[Records from a collection]
==================================================

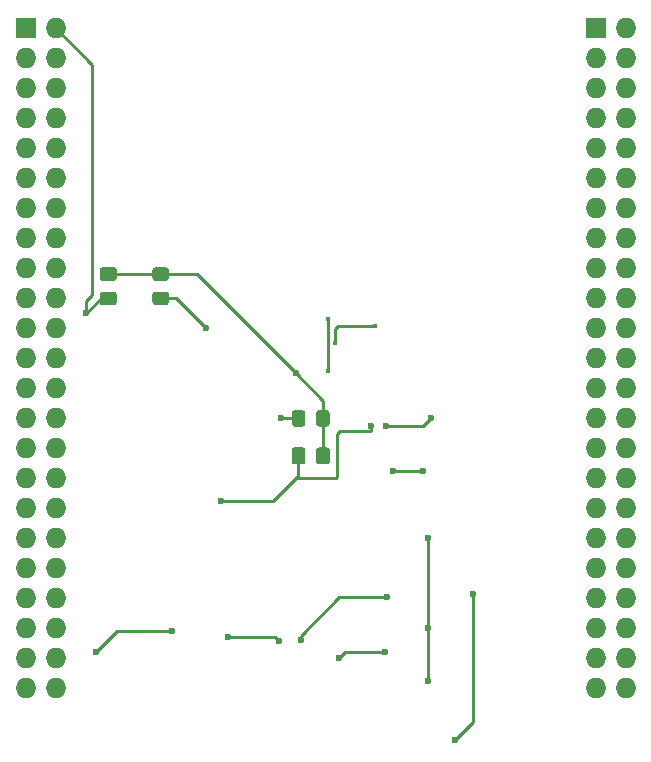
<source format=gbr>
%TF.GenerationSoftware,KiCad,Pcbnew,(5.1.10)-1*%
%TF.CreationDate,2021-09-06T20:05:53-04:00*%
%TF.ProjectId,BeagleBone-Black-Cape,42656167-6c65-4426-9f6e-652d426c6163,rev?*%
%TF.SameCoordinates,Original*%
%TF.FileFunction,Copper,L2,Bot*%
%TF.FilePolarity,Positive*%
%FSLAX46Y46*%
G04 Gerber Fmt 4.6, Leading zero omitted, Abs format (unit mm)*
G04 Created by KiCad (PCBNEW (5.1.10)-1) date 2021-09-06 20:05:53*
%MOMM*%
%LPD*%
G01*
G04 APERTURE LIST*
%TA.AperFunction,ComponentPad*%
%ADD10R,1.727200X1.727200*%
%TD*%
%TA.AperFunction,ComponentPad*%
%ADD11O,1.727200X1.727200*%
%TD*%
%TA.AperFunction,ViaPad*%
%ADD12C,0.600000*%
%TD*%
%TA.AperFunction,ViaPad*%
%ADD13C,0.400000*%
%TD*%
%TA.AperFunction,Conductor*%
%ADD14C,0.250000*%
%TD*%
G04 APERTURE END LIST*
%TO.P,L335,2*%
%TO.N,Net-(C487-Pad1)*%
%TA.AperFunction,SMDPad,CuDef*%
G36*
G01*
X140050100Y-94952399D02*
X140050100Y-95852401D01*
G75*
G02*
X139800101Y-96102400I-249999J0D01*
G01*
X139150099Y-96102400D01*
G75*
G02*
X138900100Y-95852401I0J249999D01*
G01*
X138900100Y-94952399D01*
G75*
G02*
X139150099Y-94702400I249999J0D01*
G01*
X139800101Y-94702400D01*
G75*
G02*
X140050100Y-94952399I0J-249999D01*
G01*
G37*
%TD.AperFunction*%
%TO.P,L335,1*%
%TO.N,RX_TX*%
%TA.AperFunction,SMDPad,CuDef*%
G36*
G01*
X142100100Y-94952399D02*
X142100100Y-95852401D01*
G75*
G02*
X141850101Y-96102400I-249999J0D01*
G01*
X141200099Y-96102400D01*
G75*
G02*
X140950100Y-95852401I0J249999D01*
G01*
X140950100Y-94952399D01*
G75*
G02*
X141200099Y-94702400I249999J0D01*
G01*
X141850101Y-94702400D01*
G75*
G02*
X142100100Y-94952399I0J-249999D01*
G01*
G37*
%TD.AperFunction*%
%TD*%
%TO.P,L12,2*%
%TO.N,2.4N*%
%TA.AperFunction,SMDPad,CuDef*%
G36*
G01*
X127350099Y-84667400D02*
X128250101Y-84667400D01*
G75*
G02*
X128500100Y-84917399I0J-249999D01*
G01*
X128500100Y-85567401D01*
G75*
G02*
X128250101Y-85817400I-249999J0D01*
G01*
X127350099Y-85817400D01*
G75*
G02*
X127100100Y-85567401I0J249999D01*
G01*
X127100100Y-84917399D01*
G75*
G02*
X127350099Y-84667400I249999J0D01*
G01*
G37*
%TD.AperFunction*%
%TO.P,L12,1*%
%TO.N,RX_TX*%
%TA.AperFunction,SMDPad,CuDef*%
G36*
G01*
X127350099Y-82617400D02*
X128250101Y-82617400D01*
G75*
G02*
X128500100Y-82867399I0J-249999D01*
G01*
X128500100Y-83517401D01*
G75*
G02*
X128250101Y-83767400I-249999J0D01*
G01*
X127350099Y-83767400D01*
G75*
G02*
X127100100Y-83517401I0J249999D01*
G01*
X127100100Y-82867399D01*
G75*
G02*
X127350099Y-82617400I249999J0D01*
G01*
G37*
%TD.AperFunction*%
%TD*%
%TO.P,C494,2*%
%TO.N,RX_TX*%
%TA.AperFunction,SMDPad,CuDef*%
G36*
G01*
X123830100Y-83767400D02*
X122880100Y-83767400D01*
G75*
G02*
X122630100Y-83517400I0J250000D01*
G01*
X122630100Y-82842400D01*
G75*
G02*
X122880100Y-82592400I250000J0D01*
G01*
X123830100Y-82592400D01*
G75*
G02*
X124080100Y-82842400I0J-250000D01*
G01*
X124080100Y-83517400D01*
G75*
G02*
X123830100Y-83767400I-250000J0D01*
G01*
G37*
%TD.AperFunction*%
%TO.P,C494,1*%
%TO.N,GND8*%
%TA.AperFunction,SMDPad,CuDef*%
G36*
G01*
X123830100Y-85842400D02*
X122880100Y-85842400D01*
G75*
G02*
X122630100Y-85592400I0J250000D01*
G01*
X122630100Y-84917400D01*
G75*
G02*
X122880100Y-84667400I250000J0D01*
G01*
X123830100Y-84667400D01*
G75*
G02*
X124080100Y-84917400I0J-250000D01*
G01*
X124080100Y-85592400D01*
G75*
G02*
X123830100Y-85842400I-250000J0D01*
G01*
G37*
%TD.AperFunction*%
%TD*%
%TO.P,C31,2*%
%TO.N,GND8*%
%TA.AperFunction,SMDPad,CuDef*%
G36*
G01*
X140050100Y-98102400D02*
X140050100Y-99052400D01*
G75*
G02*
X139800100Y-99302400I-250000J0D01*
G01*
X139125100Y-99302400D01*
G75*
G02*
X138875100Y-99052400I0J250000D01*
G01*
X138875100Y-98102400D01*
G75*
G02*
X139125100Y-97852400I250000J0D01*
G01*
X139800100Y-97852400D01*
G75*
G02*
X140050100Y-98102400I0J-250000D01*
G01*
G37*
%TD.AperFunction*%
%TO.P,C31,1*%
%TO.N,RX_TX*%
%TA.AperFunction,SMDPad,CuDef*%
G36*
G01*
X142125100Y-98102400D02*
X142125100Y-99052400D01*
G75*
G02*
X141875100Y-99302400I-250000J0D01*
G01*
X141200100Y-99302400D01*
G75*
G02*
X140950100Y-99052400I0J250000D01*
G01*
X140950100Y-98102400D01*
G75*
G02*
X141200100Y-97852400I250000J0D01*
G01*
X141875100Y-97852400D01*
G75*
G02*
X142125100Y-98102400I0J-250000D01*
G01*
G37*
%TD.AperFunction*%
%TD*%
D10*
%TO.P,P8,1*%
%TO.N,GND8*%
X164630100Y-62382400D03*
D11*
%TO.P,P8,2*%
X167170100Y-62382400D03*
%TO.P,P8,3*%
%TO.N,N/C*%
X164630100Y-64922400D03*
%TO.P,P8,4*%
X167170100Y-64922400D03*
%TO.P,P8,5*%
X164630100Y-67462400D03*
%TO.P,P8,6*%
X167170100Y-67462400D03*
%TO.P,P8,7*%
X164630100Y-70002400D03*
%TO.P,P8,8*%
X167170100Y-70002400D03*
%TO.P,P8,9*%
X164630100Y-72542400D03*
%TO.P,P8,10*%
X167170100Y-72542400D03*
%TO.P,P8,11*%
X164630100Y-75082400D03*
%TO.P,P8,12*%
X167170100Y-75082400D03*
%TO.P,P8,13*%
X164630100Y-77622400D03*
%TO.P,P8,14*%
X167170100Y-77622400D03*
%TO.P,P8,15*%
X164630100Y-80162400D03*
%TO.P,P8,16*%
X167170100Y-80162400D03*
%TO.P,P8,17*%
X164630100Y-82702400D03*
%TO.P,P8,18*%
X167170100Y-82702400D03*
%TO.P,P8,19*%
X164630100Y-85242400D03*
%TO.P,P8,20*%
X167170100Y-85242400D03*
%TO.P,P8,21*%
X164630100Y-87782400D03*
%TO.P,P8,22*%
X167170100Y-87782400D03*
%TO.P,P8,23*%
X164630100Y-90322400D03*
%TO.P,P8,24*%
X167170100Y-90322400D03*
%TO.P,P8,25*%
X164630100Y-92862400D03*
%TO.P,P8,26*%
X167170100Y-92862400D03*
%TO.P,P8,27*%
X164630100Y-95402400D03*
%TO.P,P8,28*%
X167170100Y-95402400D03*
%TO.P,P8,29*%
X164630100Y-97942400D03*
%TO.P,P8,30*%
X167170100Y-97942400D03*
%TO.P,P8,31*%
X164630100Y-100482400D03*
%TO.P,P8,32*%
X167170100Y-100482400D03*
%TO.P,P8,33*%
X164630100Y-103022400D03*
%TO.P,P8,34*%
X167170100Y-103022400D03*
%TO.P,P8,35*%
X164630100Y-105562400D03*
%TO.P,P8,36*%
X167170100Y-105562400D03*
%TO.P,P8,37*%
X164630100Y-108102400D03*
%TO.P,P8,38*%
X167170100Y-108102400D03*
%TO.P,P8,39*%
X164630100Y-110642400D03*
%TO.P,P8,40*%
X167170100Y-110642400D03*
%TO.P,P8,41*%
X164630100Y-113182400D03*
%TO.P,P8,42*%
X167170100Y-113182400D03*
%TO.P,P8,43*%
X164630100Y-115722400D03*
%TO.P,P8,44*%
X167170100Y-115722400D03*
%TO.P,P8,45*%
X164630100Y-118262400D03*
%TO.P,P8,46*%
X167170100Y-118262400D03*
%TD*%
D10*
%TO.P,P9,1*%
%TO.N,GND8*%
X116370100Y-62382400D03*
D11*
%TO.P,P9,2*%
X118910100Y-62382400D03*
%TO.P,P9,3*%
%TO.N,+3V3*%
X116370100Y-64922400D03*
%TO.P,P9,4*%
X118910100Y-64922400D03*
%TO.P,P9,5*%
%TO.N,+5V*%
X116370100Y-67462400D03*
%TO.P,P9,6*%
X118910100Y-67462400D03*
%TO.P,P9,7*%
%TO.N,SYS_5V*%
X116370100Y-70002400D03*
%TO.P,P9,8*%
X118910100Y-70002400D03*
%TO.P,P9,9*%
%TO.N,N/C*%
X116370100Y-72542400D03*
%TO.P,P9,10*%
X118910100Y-72542400D03*
%TO.P,P9,11*%
X116370100Y-75082400D03*
%TO.P,P9,12*%
X118910100Y-75082400D03*
%TO.P,P9,13*%
X116370100Y-77622400D03*
%TO.P,P9,14*%
X118910100Y-77622400D03*
%TO.P,P9,15*%
X116370100Y-80162400D03*
%TO.P,P9,16*%
X118910100Y-80162400D03*
%TO.P,P9,17*%
X116370100Y-82702400D03*
%TO.P,P9,18*%
X118910100Y-82702400D03*
%TO.P,P9,19*%
X116370100Y-85242400D03*
%TO.P,P9,20*%
X118910100Y-85242400D03*
%TO.P,P9,21*%
X116370100Y-87782400D03*
%TO.P,P9,22*%
X118910100Y-87782400D03*
%TO.P,P9,23*%
X116370100Y-90322400D03*
%TO.P,P9,24*%
X118910100Y-90322400D03*
%TO.P,P9,25*%
X116370100Y-92862400D03*
%TO.P,P9,26*%
X118910100Y-92862400D03*
%TO.P,P9,27*%
X116370100Y-95402400D03*
%TO.P,P9,28*%
X118910100Y-95402400D03*
%TO.P,P9,29*%
X116370100Y-97942400D03*
%TO.P,P9,30*%
X118910100Y-97942400D03*
%TO.P,P9,31*%
X116370100Y-100482400D03*
%TO.P,P9,32*%
X118910100Y-100482400D03*
%TO.P,P9,33*%
X116370100Y-103022400D03*
%TO.P,P9,34*%
X118910100Y-103022400D03*
%TO.P,P9,35*%
X116370100Y-105562400D03*
%TO.P,P9,36*%
X118910100Y-105562400D03*
%TO.P,P9,37*%
X116370100Y-108102400D03*
%TO.P,P9,38*%
X118910100Y-108102400D03*
%TO.P,P9,39*%
X116370100Y-110642400D03*
%TO.P,P9,40*%
X118910100Y-110642400D03*
%TO.P,P9,41*%
X116370100Y-113182400D03*
%TO.P,P9,42*%
X118910100Y-113182400D03*
%TO.P,P9,43*%
%TO.N,GND8*%
X116370100Y-115722400D03*
%TO.P,P9,44*%
X118910100Y-115722400D03*
%TO.P,P9,45*%
X116370100Y-118262400D03*
%TO.P,P9,46*%
X118910100Y-118262400D03*
%TD*%
D12*
%TO.N,RX_TX*%
X139230100Y-91592400D03*
D13*
X141998700Y-86995000D03*
X142000100Y-91362400D03*
D12*
%TO.N,Net-(C487-Pad1)*%
X137960100Y-95402400D03*
%TO.N,GND8*%
X121450100Y-86512400D03*
X132880100Y-102387400D03*
X145580100Y-96037400D03*
X150411300Y-117596800D03*
X150411300Y-113177200D03*
X150411300Y-105542200D03*
X128736000Y-113414900D03*
X122313700Y-115163600D03*
X133464300Y-113868200D03*
X137820400Y-114236500D03*
%TO.N,2.4N*%
X131610100Y-87782400D03*
%TO.N,Net-(AE5-Pad1)*%
X154266900Y-110286800D03*
X152742900Y-122656600D03*
%TO.N,Net-(C53-Pad2)*%
X150660100Y-95402400D03*
X146850100Y-96037400D03*
D13*
%TO.N,TX_20dB_P*%
X142582900Y-89001600D03*
X145961100Y-87604600D03*
D12*
%TO.N,RF1_SKY*%
X146951700Y-110540800D03*
X139636500Y-114173000D03*
%TO.N,RFC_SKY*%
X146824700Y-115138200D03*
X142887700Y-115646200D03*
%TO.N,Net-(C496-Pad1)*%
X147485100Y-99847400D03*
X150025100Y-99847400D03*
%TD*%
D14*
%TO.N,RX_TX*%
X127787600Y-83179900D02*
X127800100Y-83192400D01*
X123355100Y-83179900D02*
X127787600Y-83179900D01*
X141537600Y-95414900D02*
X141525100Y-95402400D01*
X141537600Y-98577400D02*
X141537600Y-95414900D01*
X141525100Y-95402400D02*
X141525100Y-93887400D01*
X141525100Y-93887400D02*
X139230100Y-91592400D01*
X139230100Y-91592400D02*
X139230100Y-91592400D01*
X130830100Y-83192400D02*
X139230100Y-91592400D01*
X127800100Y-83192400D02*
X130830100Y-83192400D01*
X142000100Y-91362400D02*
X142000100Y-86996400D01*
%TO.N,Net-(C487-Pad1)*%
X139475100Y-95402400D02*
X137960100Y-95402400D01*
X137960100Y-95402400D02*
X137960100Y-95402400D01*
%TO.N,GND8*%
X122707600Y-85254900D02*
X121450100Y-86512400D01*
X123355100Y-85254900D02*
X122707600Y-85254900D01*
X139462600Y-98577400D02*
X139462600Y-98979900D01*
X139462600Y-98577400D02*
X139462600Y-100249900D01*
X137325100Y-102387400D02*
X132880100Y-102387400D01*
X132880100Y-102387400D02*
X132880100Y-102387400D01*
X139230100Y-100482400D02*
X137325100Y-102387400D01*
X139462600Y-100249900D02*
X139230100Y-100482400D01*
X150411300Y-113177200D02*
X150411300Y-117596800D01*
X150411300Y-117596800D02*
X150411300Y-117596800D01*
X150411300Y-113177200D02*
X150411300Y-105542200D01*
X150411300Y-105542200D02*
X150411300Y-105542200D01*
X128736000Y-113414900D02*
X124062400Y-113414900D01*
X124062400Y-113414900D02*
X122313700Y-115163600D01*
X122313700Y-115163600D02*
X122313700Y-115163600D01*
X133464300Y-113868200D02*
X137452100Y-113868200D01*
X137452100Y-113868200D02*
X137820400Y-114236500D01*
X137820400Y-114236500D02*
X137833100Y-114249200D01*
X121983500Y-65455800D02*
X118910100Y-62382400D01*
X121983500Y-84950100D02*
X121983500Y-65455800D01*
X141643100Y-100482400D02*
X139230100Y-100482400D01*
X145580100Y-96037400D02*
X145580100Y-96461664D01*
X145580100Y-96461664D02*
X142971436Y-96461664D01*
X142971436Y-96461664D02*
X142709900Y-96723200D01*
X142709900Y-96723200D02*
X142709900Y-100380800D01*
X142608300Y-100482400D02*
X141643100Y-100482400D01*
X142709900Y-100380800D02*
X142608300Y-100482400D01*
X121450100Y-85483500D02*
X121983500Y-84950100D01*
X121450100Y-86512400D02*
X121450100Y-85483500D01*
%TO.N,2.4N*%
X129070100Y-85242400D02*
X131610100Y-87782400D01*
X127800100Y-85242400D02*
X129070100Y-85242400D01*
%TO.N,Net-(AE5-Pad1)*%
X154266900Y-110286800D02*
X154266900Y-121132600D01*
X154266900Y-121132600D02*
X152742900Y-122656600D01*
X152742900Y-122656600D02*
X152742900Y-122656600D01*
%TO.N,Net-(C53-Pad2)*%
X146850100Y-96037400D02*
X150025100Y-96037400D01*
X150025100Y-96037400D02*
X150660100Y-95402400D01*
%TO.N,TX_20dB_P*%
X142582900Y-89001600D02*
X142582900Y-87858600D01*
X142582900Y-87858600D02*
X142836900Y-87604600D01*
X142836900Y-87604600D02*
X145961100Y-87604600D01*
X145961100Y-87604600D02*
X145961100Y-87604600D01*
%TO.N,RF1_SKY*%
X139636500Y-113792000D02*
X139636500Y-114173000D01*
X142887700Y-110540800D02*
X139636500Y-113792000D01*
X146951700Y-110540800D02*
X142887700Y-110540800D01*
%TO.N,RFC_SKY*%
X146824700Y-115138200D02*
X143395700Y-115138200D01*
X143395700Y-115138200D02*
X142887700Y-115646200D01*
X142887700Y-115646200D02*
X142887700Y-115646200D01*
%TO.N,Net-(C496-Pad1)*%
X147485100Y-99847400D02*
X150025100Y-99847400D01*
X150025100Y-99847400D02*
X150025100Y-99847400D01*
%TD*%
M02*

</source>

==================================================

What the exercise asks
Return each line among the entries that holds the word "format".

Solution for this problem
<source format=gbr>
G04 Gerber Fmt 4.6, Leading zero omitted, Abs format (unit mm)*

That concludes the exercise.